Several hours later, a member of my own family also tested positive. This disrupted his plans as well as ours for the coming days. And then a meeting was canceled after one of the participants got stuck in a long line waiting to be tested.

Again and again I was reminded of the need for flexibility as our fifth wave begins. Our internal stability and tranquility could be undermined once again. Yet instead of dwelling on disappointment due to circumstances, we need to accept that plans are likely to change at any moment, and that we need to just relax.

The virtue of the reed, the Talmud continues, is that it is made into a soft pen for writing Torah scrolls, tefillin, and mezuzot. Softness leads to holiness.

And holiness is epitomized by holy people such as the Baba Sali, whose yahrzeit was this week: 38 years ago, the Baba Sali, Rabbi Yisrael Abuhatzeira, passed away. Rabbi Zevik Harel wrote about him and how he turned personal anguish into sensitivity toward others:

"We speak a lot about the Torah and the miraculous doings of the Baba Sali, but I want to talk about what he experienced in his life, which is not to be believed. At the age of 18 he was orphaned from his father, who was also his rabbi. From that moment he became attached to an uncle, Rav Yitzhak, the older brother of his father, but four years later Rav Yitzhak was murdered by robbers. Baba Sali's older brother, the town rabbi, was murdered by the Moroccan government, and so leadership of the Jewish community fell upon the shoulders of the Baba Sali himself. Baba Sali's first wife died while giving birth to a daughter, who did not survive either. He married again, but for ten years the couple was childless. Several years later, his younger beloved brother came to visit him and was killed in a traffic accident.

This is not the end of the list, yet one of these disasters alone could have made a lesser person bitter and gloomy. But the Baba Sali only grew and transcended and purified himself through all this pain. It would seem that there are two possibilities in life: either to become broken by suffering or to become more sensitive and more understanding of the suffering of others. The Baba Sali felt everything acutely - from the pain of every poor and anguished person that came to him for help to the pain of the Divine Presence.

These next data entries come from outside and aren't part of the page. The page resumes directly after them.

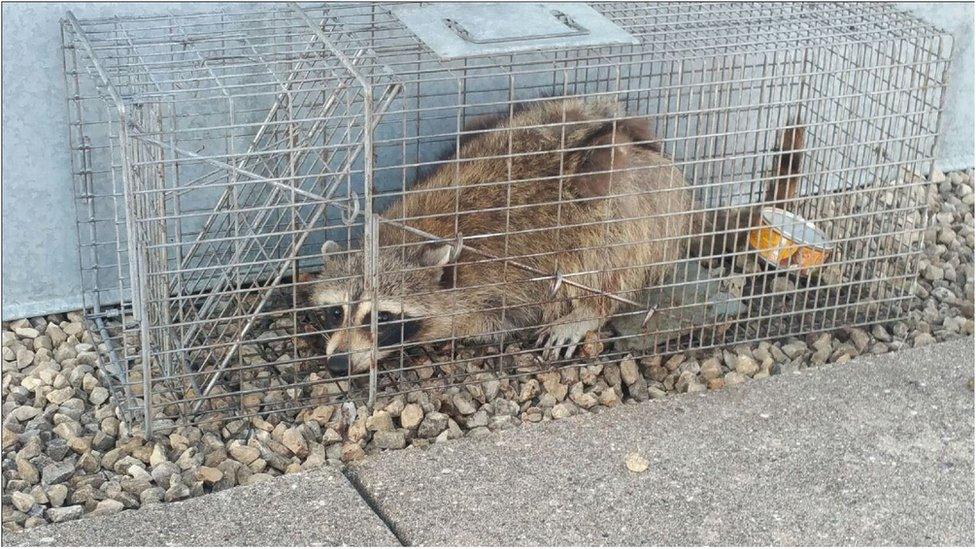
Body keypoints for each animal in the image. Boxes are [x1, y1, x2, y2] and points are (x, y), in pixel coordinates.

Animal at [310, 96, 800, 374]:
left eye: (381, 318)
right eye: (336, 312)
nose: (336, 364)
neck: (407, 237)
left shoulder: (500, 285)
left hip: (640, 204)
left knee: (613, 239)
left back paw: (589, 307)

Perhaps tens of thousands of people found solace in him since he understood what it was like to lose a father, or a wife, or what it's like to have to wait to have children. His prayers and his love for everyone, due to his own anguish, came from a warm and expansive heart.

Once on Hanukkah the Baba Sali saw that Hanukkah gelt in the form of paper money was being distributed to some children. He insisted that they receive the same amount of money, but in coins. When he was asked why, he said that a child is more excited by shiny coins than pieces of paper. True greatness is reflected in sensitivity toward those of little, if any, stature. Such greatness was Baba Sali's, whose acute sensitivity reached deep into the hearts of children."

May all who have tested positive make a complete recovery and may everyone hear only good news and learn how to deal with adversity in a flexible and positive way.